Directions for this task: Please count the lines in the records below that contain the word "them" and reply with only that number.

(Material for this task begins)

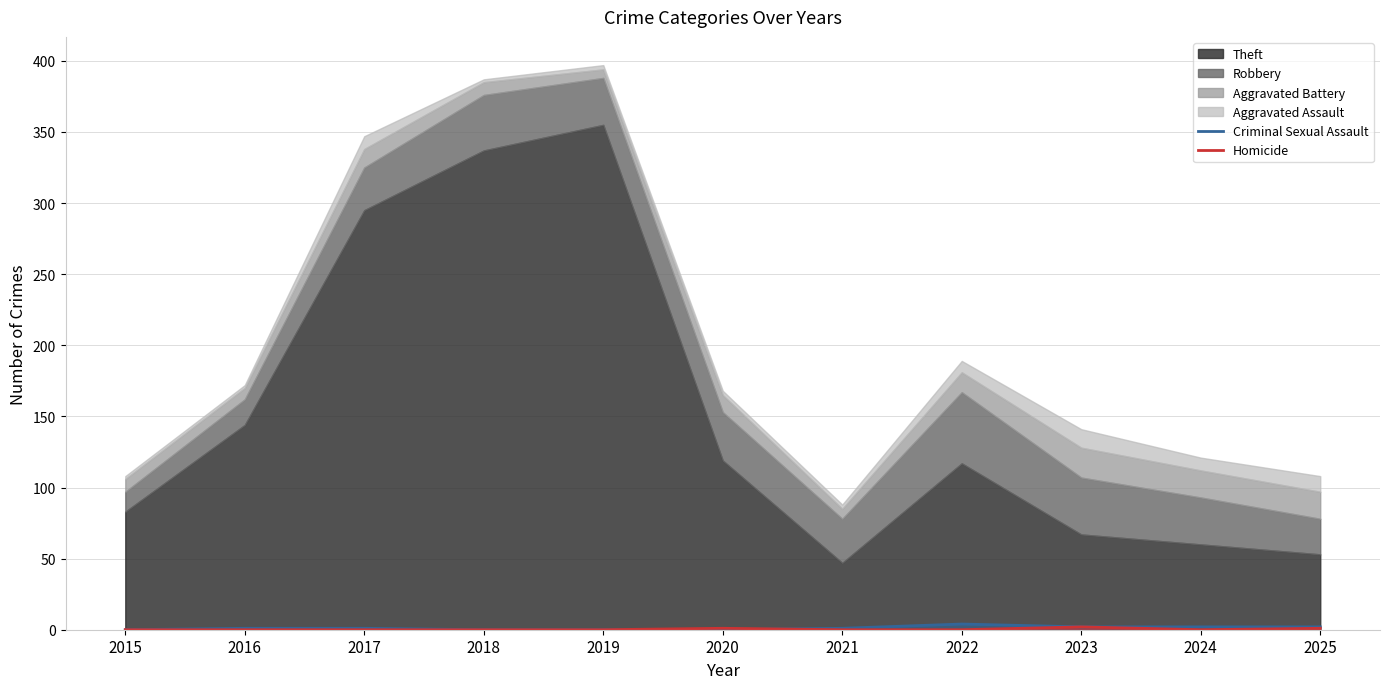

What is the average value of the Criminal Sexual Assault series?

1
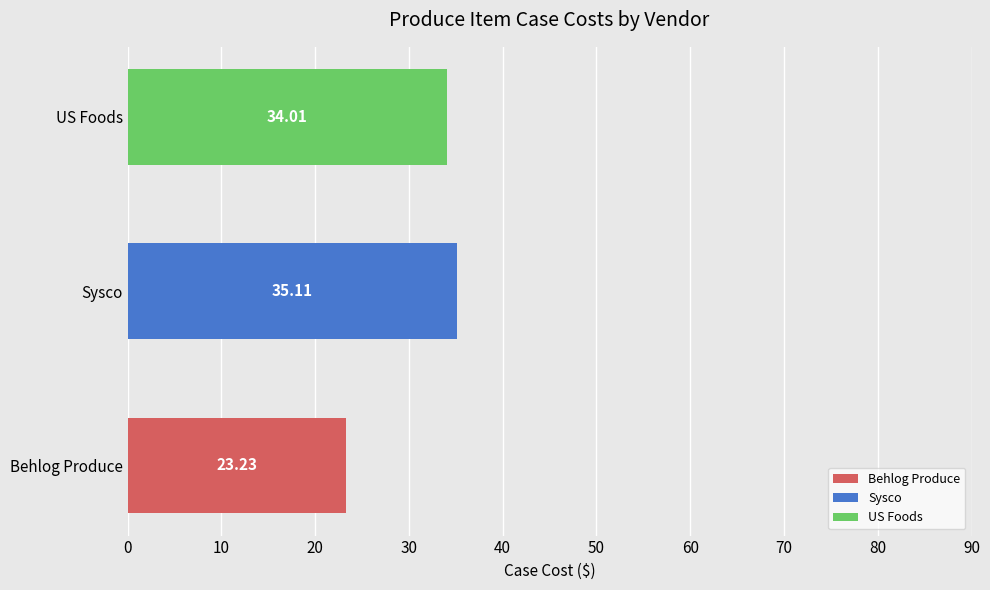

Count the number of values greater than 34.

2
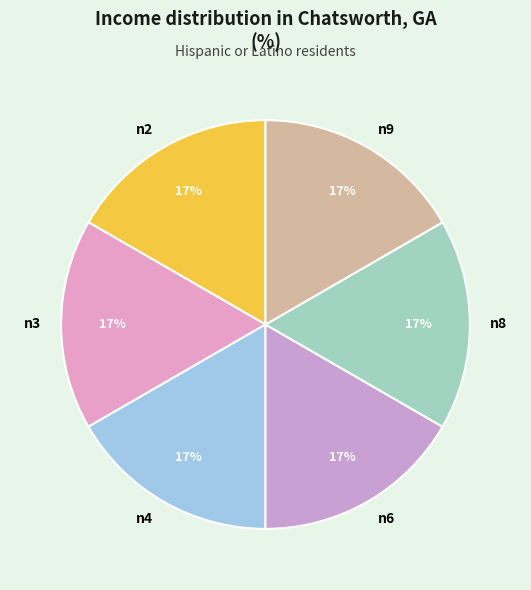

True or false: n2 accounts for 28% of the total.

False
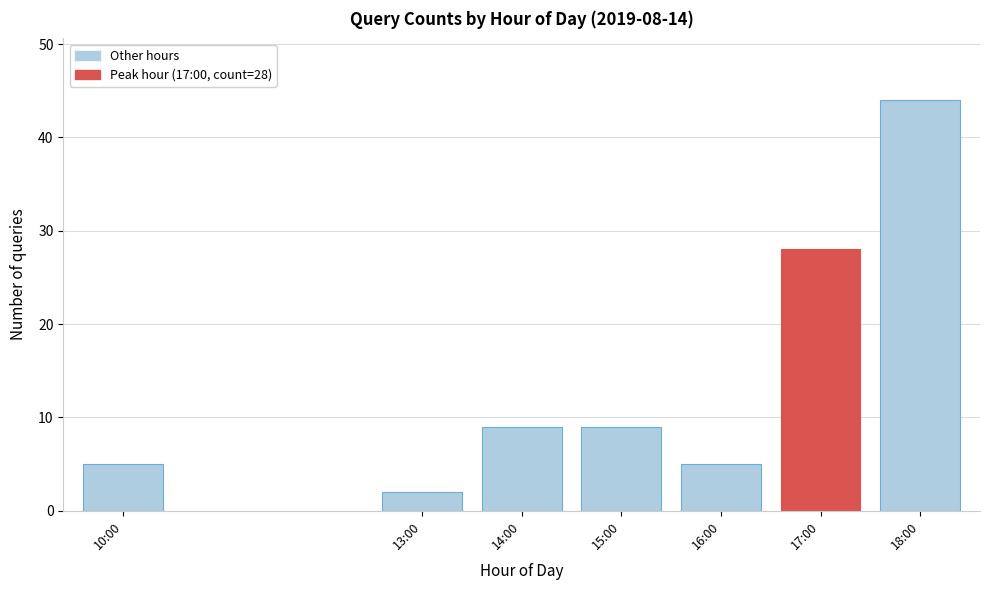

Reading right to left, what are all the values shown in this chart?

18:00=44	17:00=28	16:00=5	15:00=9	14:00=9	13:00=2	10:00=5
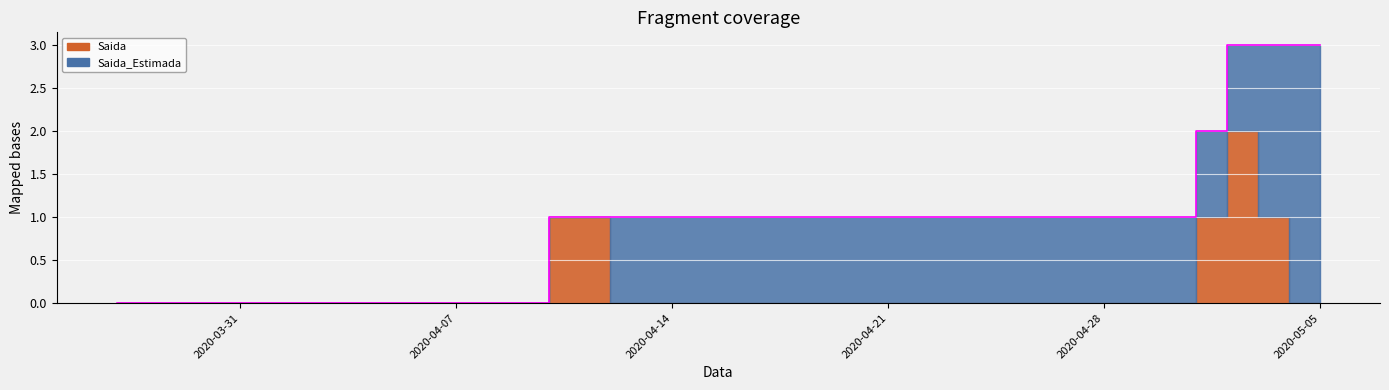

Where is Saida nearest to the value 1?

2020-04-10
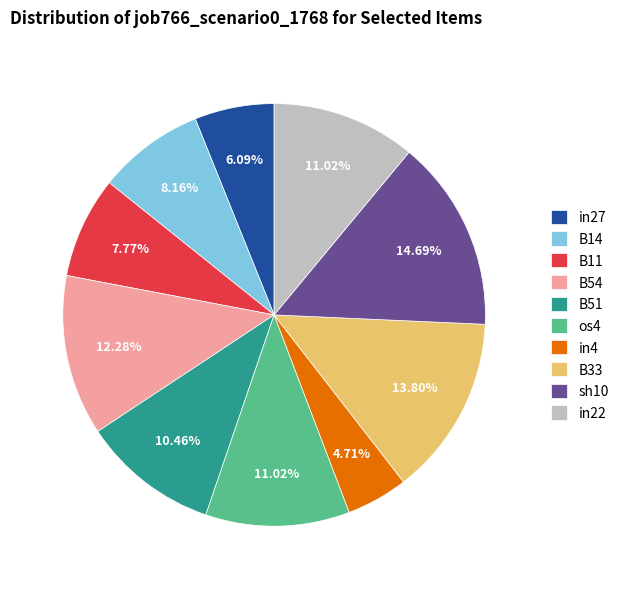

How many segments does this pie chart have?

10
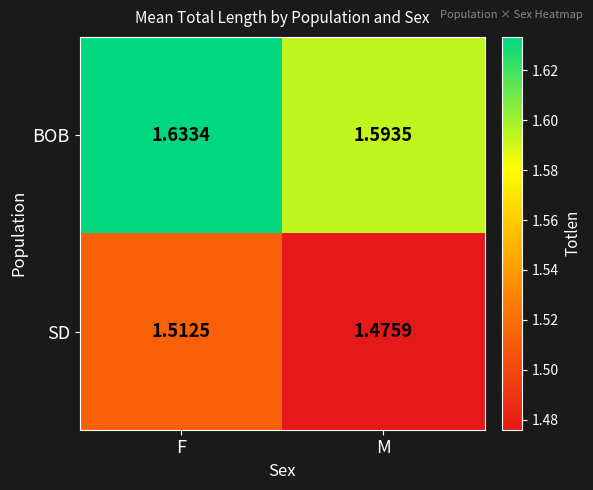

Which category has the highest value in the SD series?

F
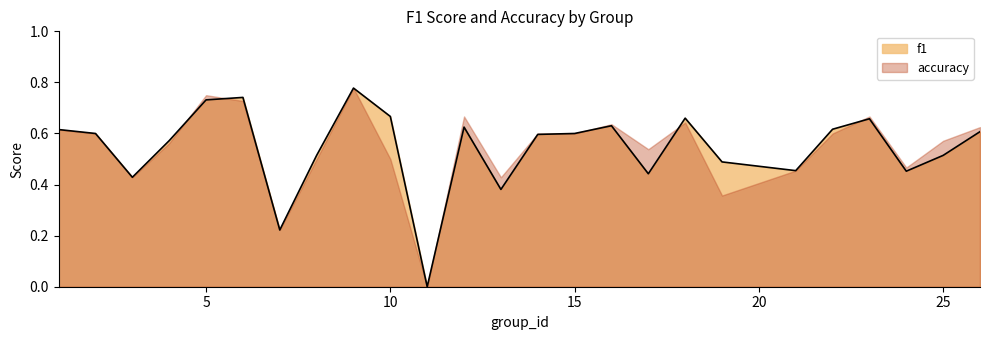

Where is the first local minimum?

3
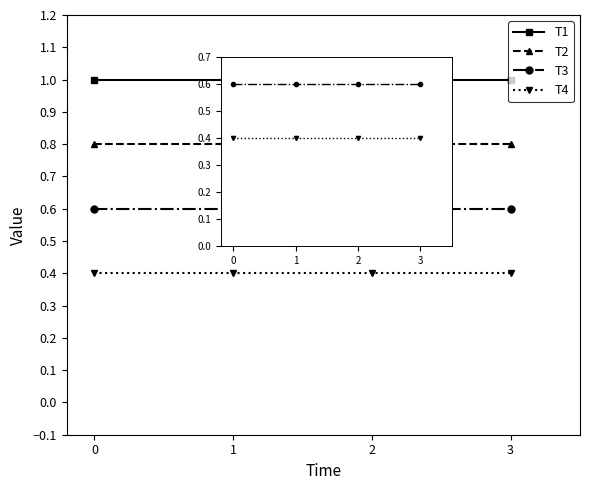

What is the value of the T4 point at the 2nd from the left?

0.4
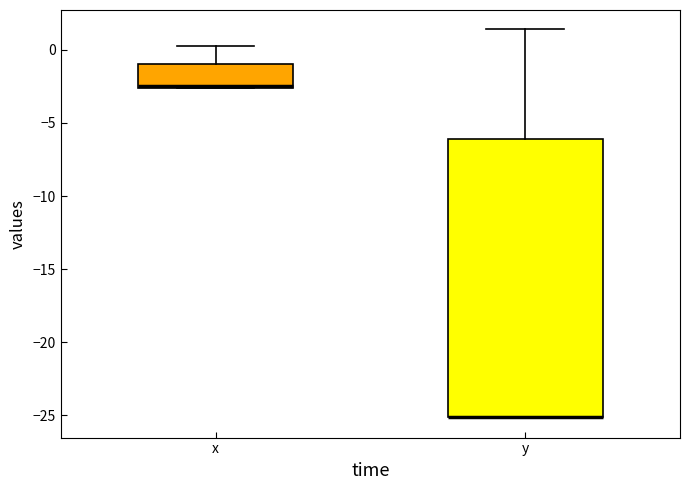

Reading left to right, transcribe this box plot: for each box, give where its median line is, the range the box spans, and where its two whiskers end, as read against the y-axis. The values are not printed on the chart, so give them approximately, as read against the axis.

x: median -2.5 (drawn on the box's lower edge), box -2.5 to -1.0, whiskers -2.5 to 0.5
y: median -25.0 (drawn on the box's lower edge), box -25.0 to -6.0, whiskers -25.0 to 1.5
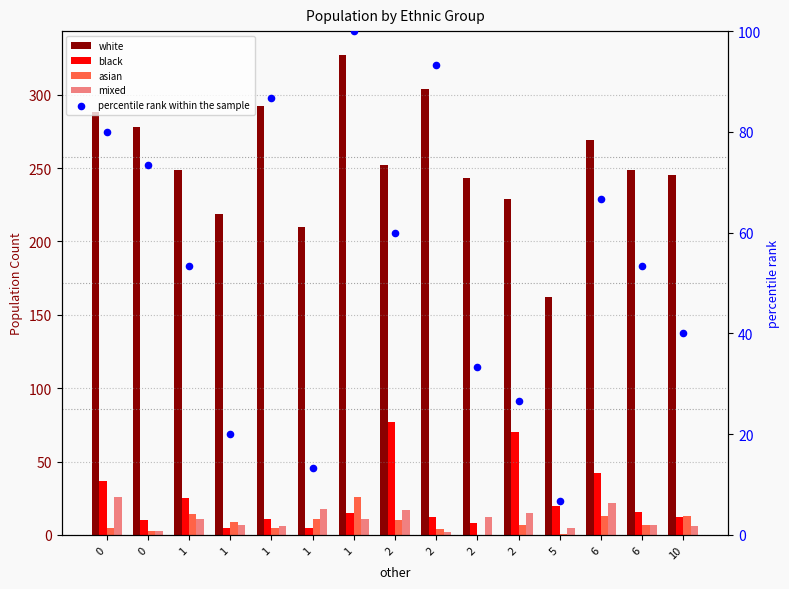

Is the value of black at 0 greater than the value of white at 6?

No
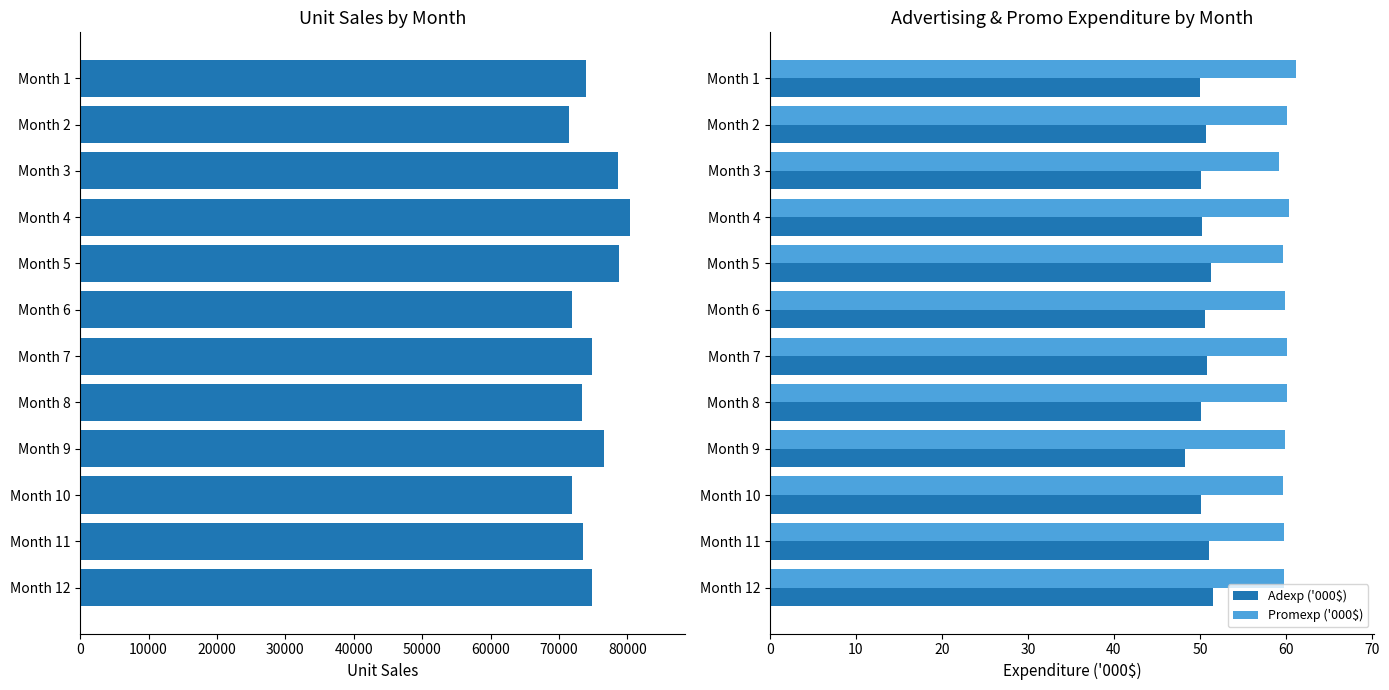

Count the number of data series in this chart.

3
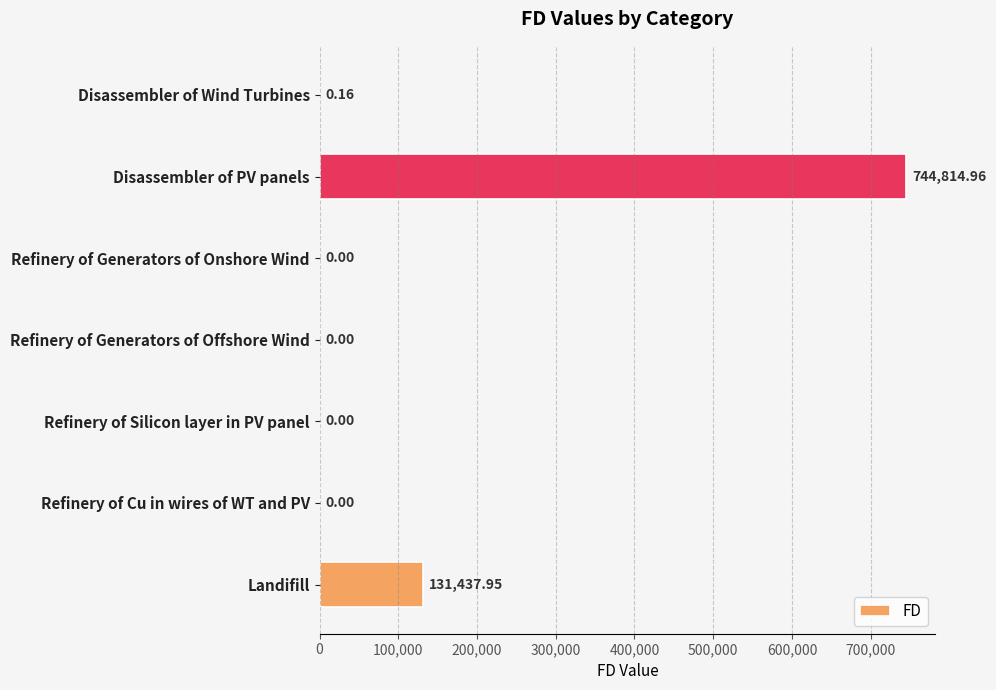

Are the bars horizontal?

Yes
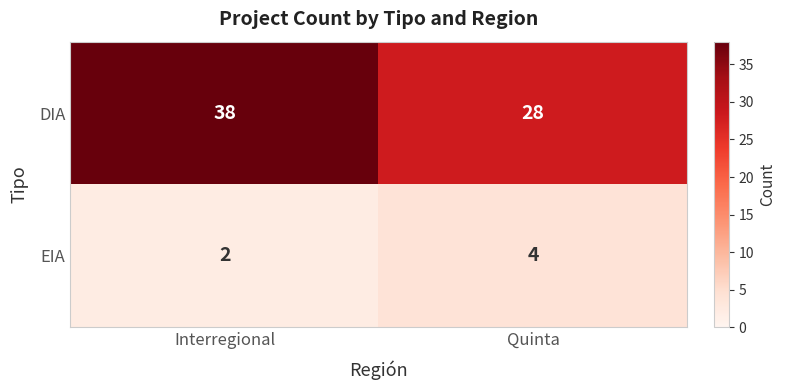

What is the difference between the DIA values at Interregional and Quinta?

10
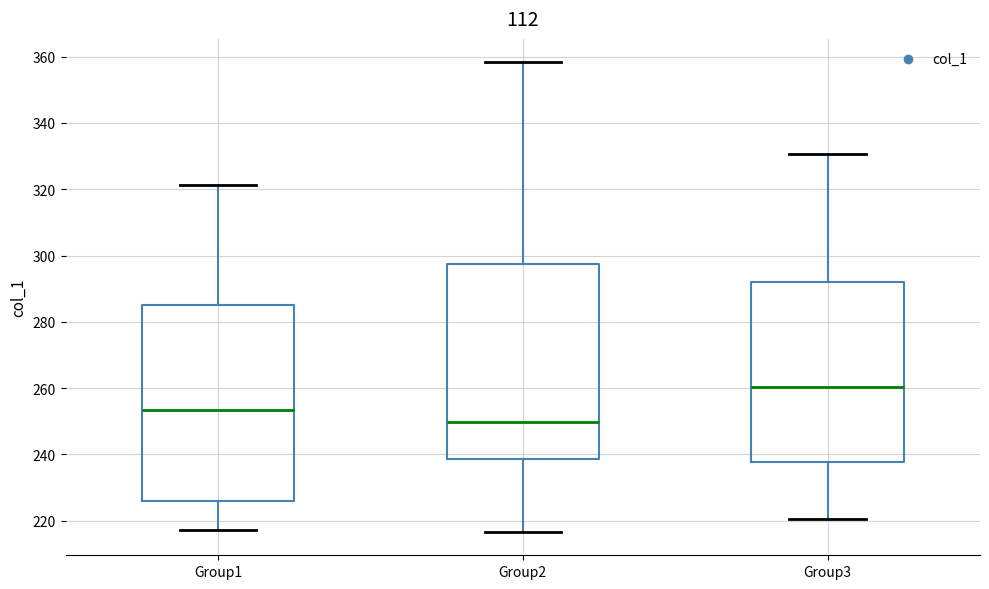

Reading left to right, read every box against the y-axis: the position of its median line, the range the box covers, and the ends of its whiskers. The values are not printed on the chart, so give them approximately, as read against the axis.

Group1: median 254, box 226 to 286, whiskers 218 to 322
Group2: median 250, box 238 to 298, whiskers 216 to 358
Group3: median 260, box 238 to 292, whiskers 220 to 330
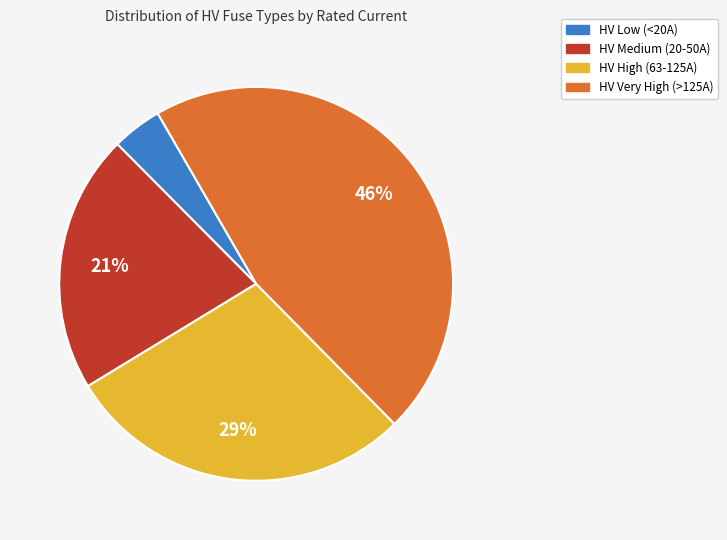

To the nearest percent, what is the difference between the largest and smallest slice percentages?

42%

(Material for this task ends)

Task response: 2